Avec l’aimable autorisation de Nathan Skubovius

Nathan Skubovius n’avait pas prévu de poursuivre une carrière dans l’exploitation minière. De fait, il a décroché son premier diplôme à l’université Thompson Rivers en architecture et techniques industrielles. C’est après avoir remporté un concours de conception et passé l’été en tant que dessinateur à la mine de New Afton de New Gold, où il dessinait les bâtiments du site minier, qu’il a envisagé de se tourner vers ce secteur. « À la mine, beaucoup m’ont encouragé à retourner à l’université pour étudier le génie », expliquait M. Skubovius.
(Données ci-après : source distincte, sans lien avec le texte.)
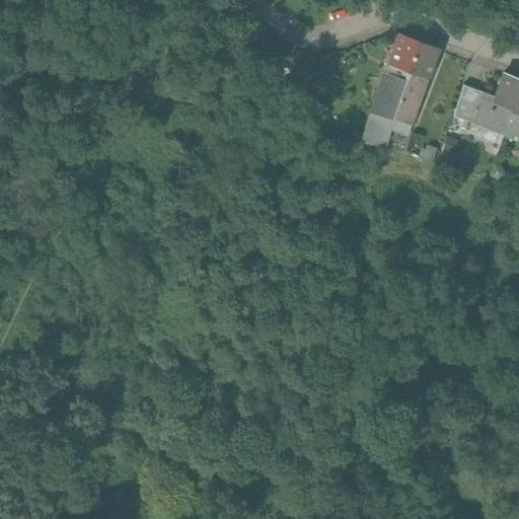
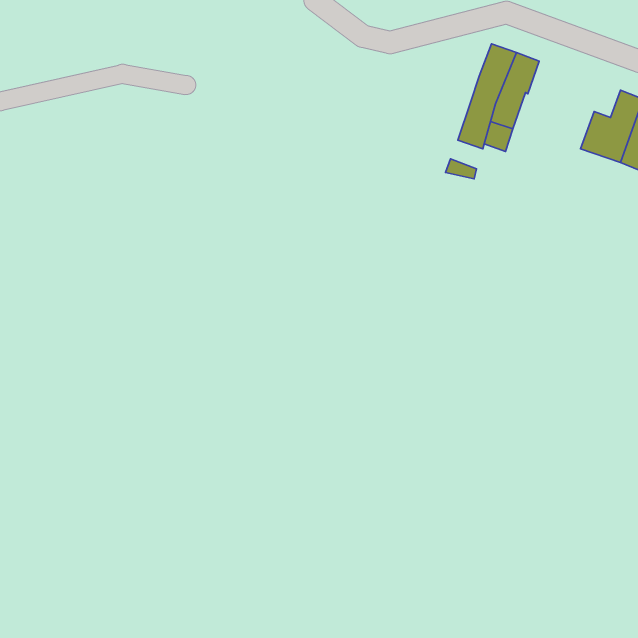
building: [453,84,483,122] -> none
Après cette expérience, il a décidé de s’inscrire au programme de génie minier de l’université de la Colombie-Britannique (UBC). Chaque été pendant ses études de génie minier, M. Skubovius s’efforçait de travailler dans toute la palette du procédé minier plutôt que de se cantonner à un seul domaine trop prématurément. Il a été assistant géologue dans le cadre du projet Schaft Creek de Teck Resources, ingénieur en aérage et ingénieur de la route des glaciers à la mine Brucejack de Pretium Resources, coordonnateur de l’aménagement du territoire au gouvernement central de la nation des Tahltans, et enfin adjoint à l’ingénieur en géotechnique à Kutcho Copper.

En 2019, M. Skubovius est devenu le premier membre de la Première Nation des Tahltans (dont le territoire couvre 11 % du nord de la Colombie-Britannique, notamment les communautés de Telegraph Creek, Dease Lake et Iskut) à obtenir son diplôme du Norman B. Keevil Institute of Mining Engineering (l’institut Norman B. Keevil de génie minier) de l’UBC. Après avoir obtenu son diplôme, il a décroché un emploi dans le département de géotechnique appliquée à la mine de cuivre de Highland Valley de Teck et, en juillet, a endossé le rôle d’ingénieur préposé au forage et au dynamitage.
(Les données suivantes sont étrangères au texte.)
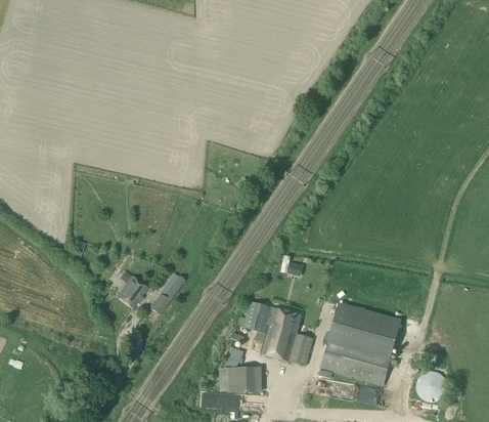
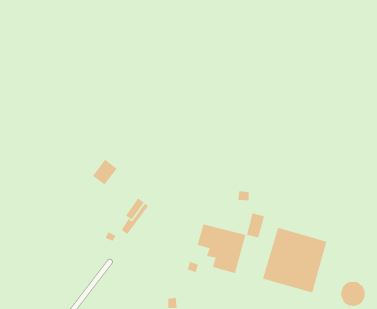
building: [117,276,147,307] -> [92,159,117,185]
building: [290,334,312,365] -> [246,213,265,238]
building: [226,365,257,393] -> none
L’ICM : Vous êtes le premier diplômé tahltan du programme de génie minier de l’UBC. Quelle importance cela revêt-il pour vous ?

M. Skubovius : Ma réussite, je l’espère, ouvrira la voie à d’autres ingénieurs miniers tahltans à l’avenir. Je ne suis pas le premier ingénieur de ma communauté, et c’est l’exemple des précédents qui m’a incité à me lancer dans des études de génie. J’étais conscient des possibilités qui s’ouvraient à moi. Mon souhait est que d’autres voient en ma réussite une motivation pour poursuivre leurs études.

L’ICM : Avez-vous proposé un mentorat professionnel aux jeunes de la nation des Tahltans ?

M. Skubovius : Grâce au programme que j’ai suivi à l’UBC, j’ai eu l’idée de fonder un programme de secondaire axé sur l’aventure qui associerait l’aventure, la culture et la formation pour la communauté étudiante des Tahltans. L’objectif premier de ce programme était de leur transmettre la passion nécessaire pour se lancer dans des études postsecondaires. J’ai contribué à la gestion et la mise en route du programme au cours des trois dernières années, mais je suis devenu responsable des commandites lorsque j’ai décroché un emploi à temps plein après l’université.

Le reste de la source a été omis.